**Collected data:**
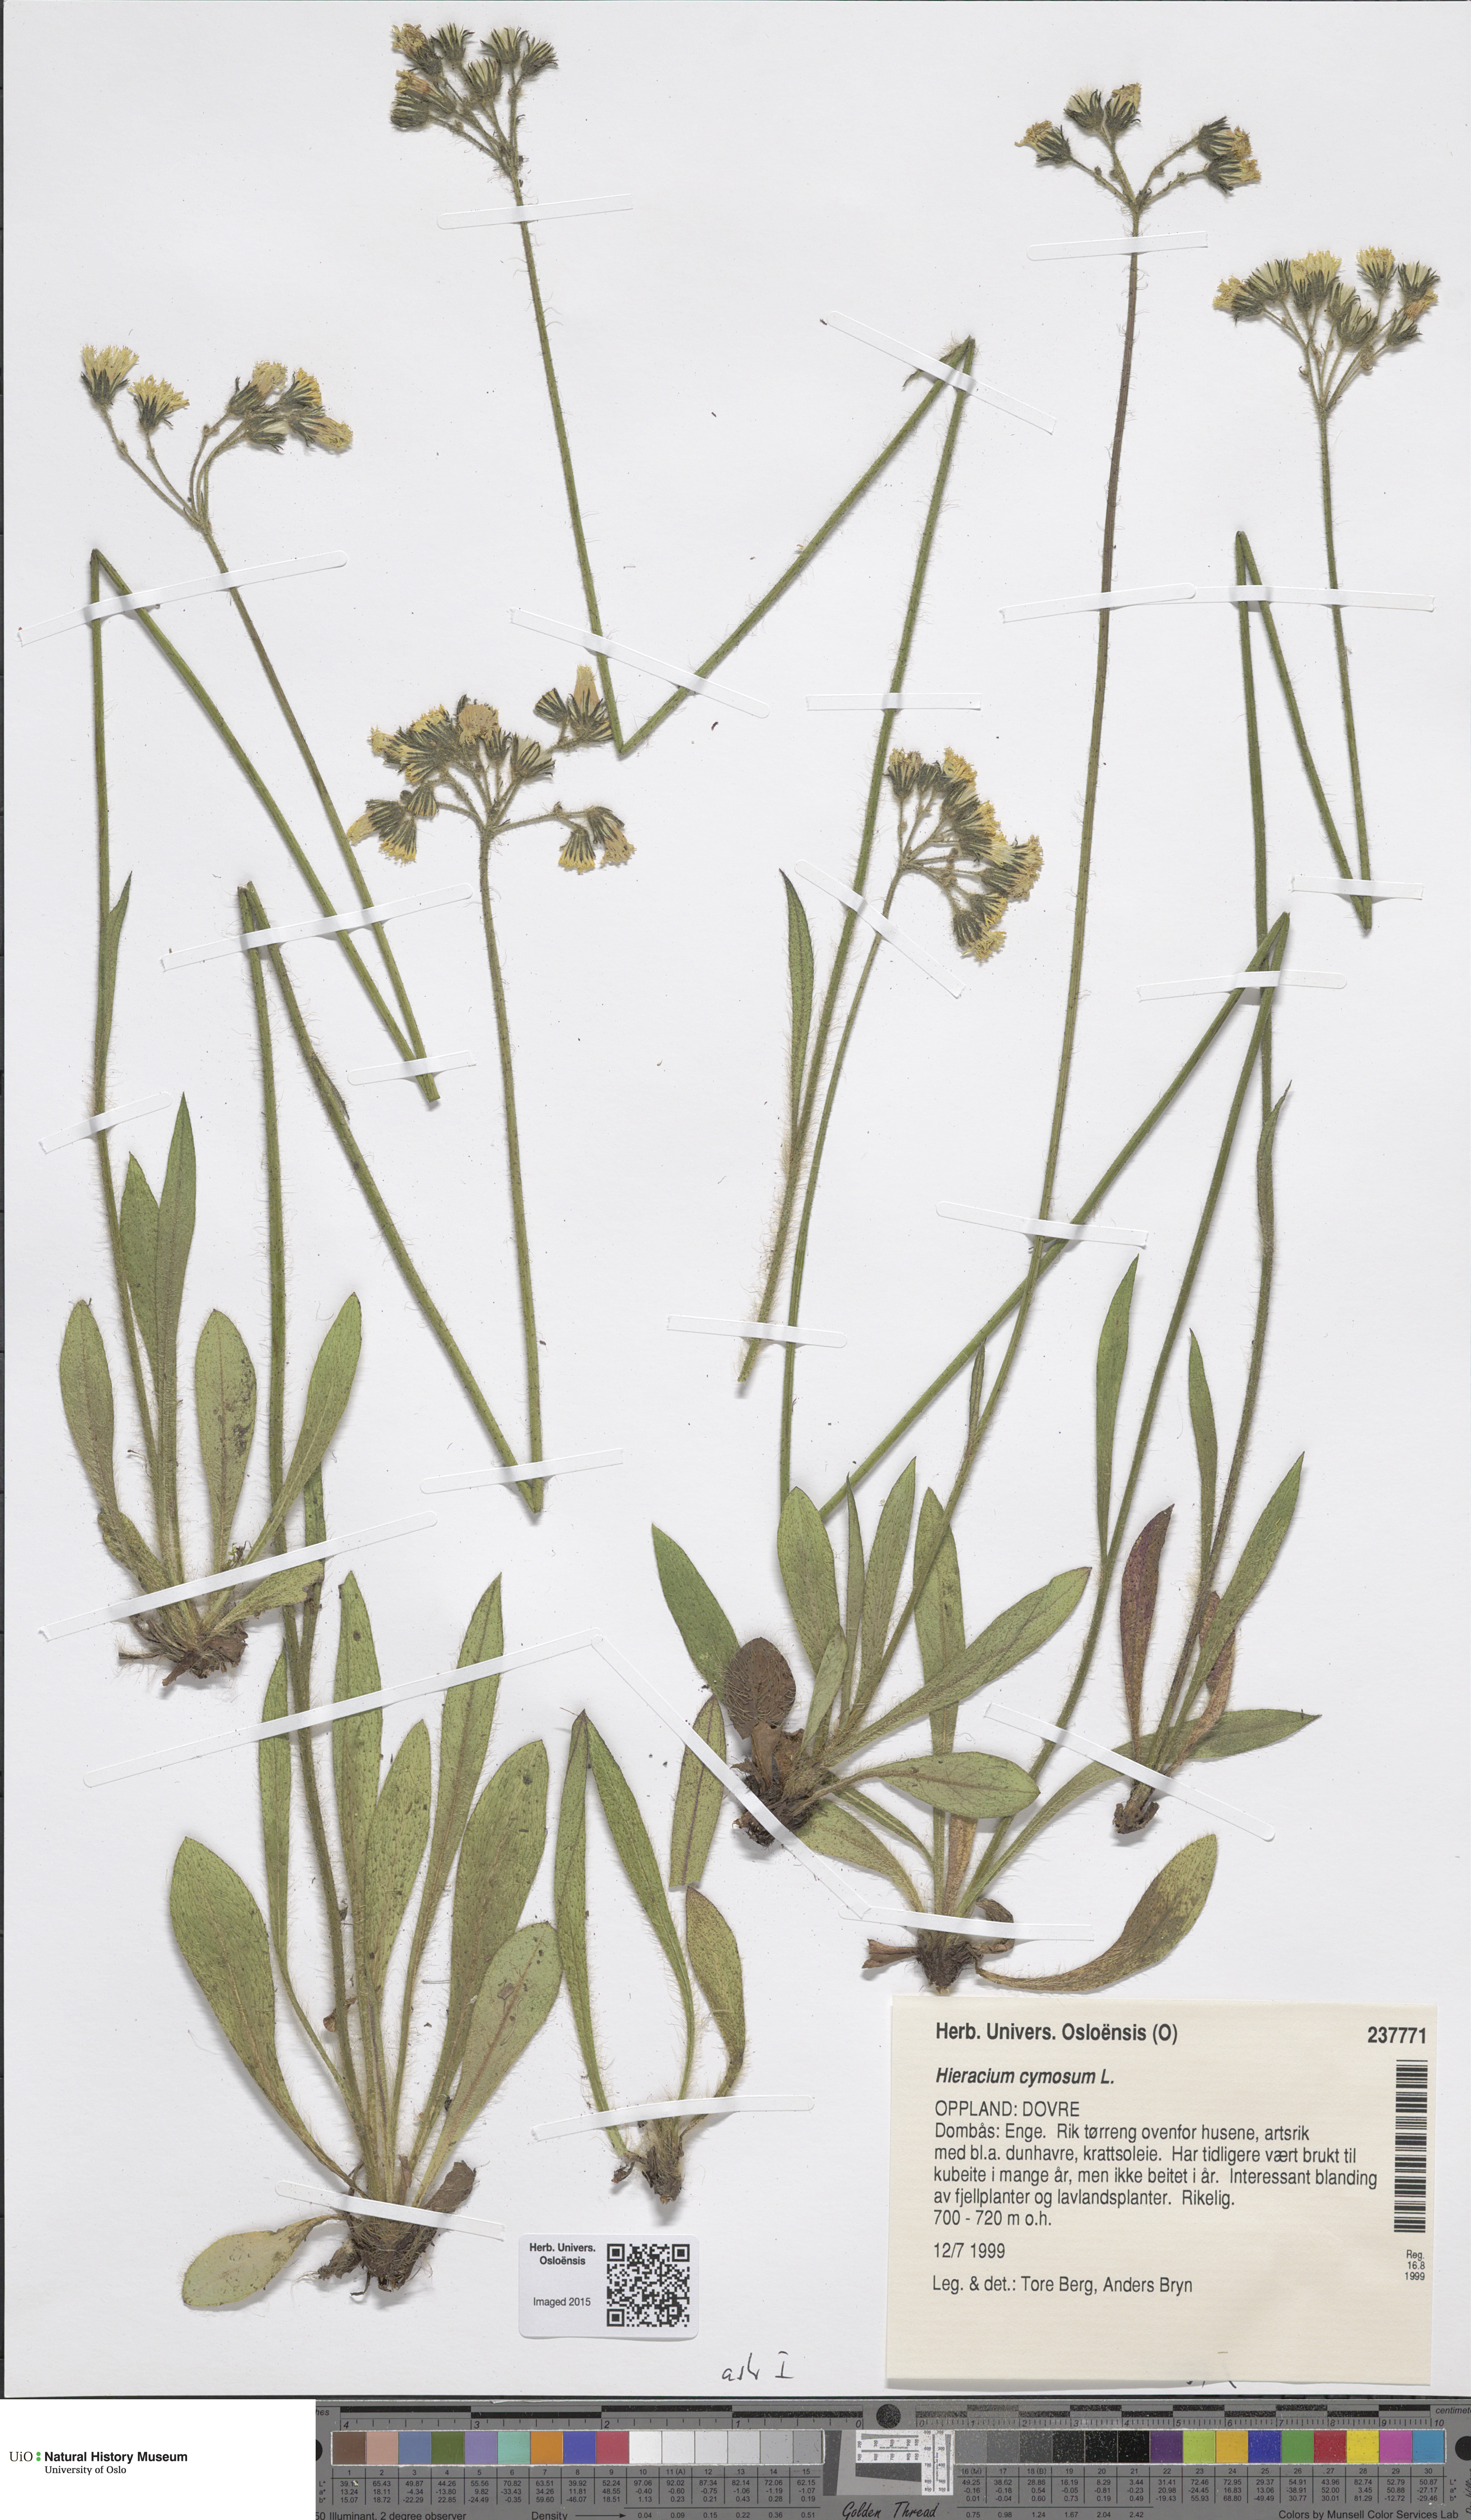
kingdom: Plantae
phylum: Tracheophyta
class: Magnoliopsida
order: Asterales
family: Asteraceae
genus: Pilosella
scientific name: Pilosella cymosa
* * *
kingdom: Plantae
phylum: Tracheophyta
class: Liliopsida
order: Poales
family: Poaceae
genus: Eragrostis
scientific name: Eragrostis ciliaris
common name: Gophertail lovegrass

**Stated problem:**
Turn the lines starting at the one containing "order: Poales" and ending at the one containing "common name: Gophertail lovegrass" into a Markdown table with the columns Row and Line, leaving out any blank lines.

**Exercise solution:**
| Row | Line |
|---|---|
| 1 | order: Poales |
| 2 | family: Poaceae |
| 3 | genus: Eragrostis |
| 4 | scientific name: Eragrostis ciliaris |
| 5 | common name: Gophertail lovegrass |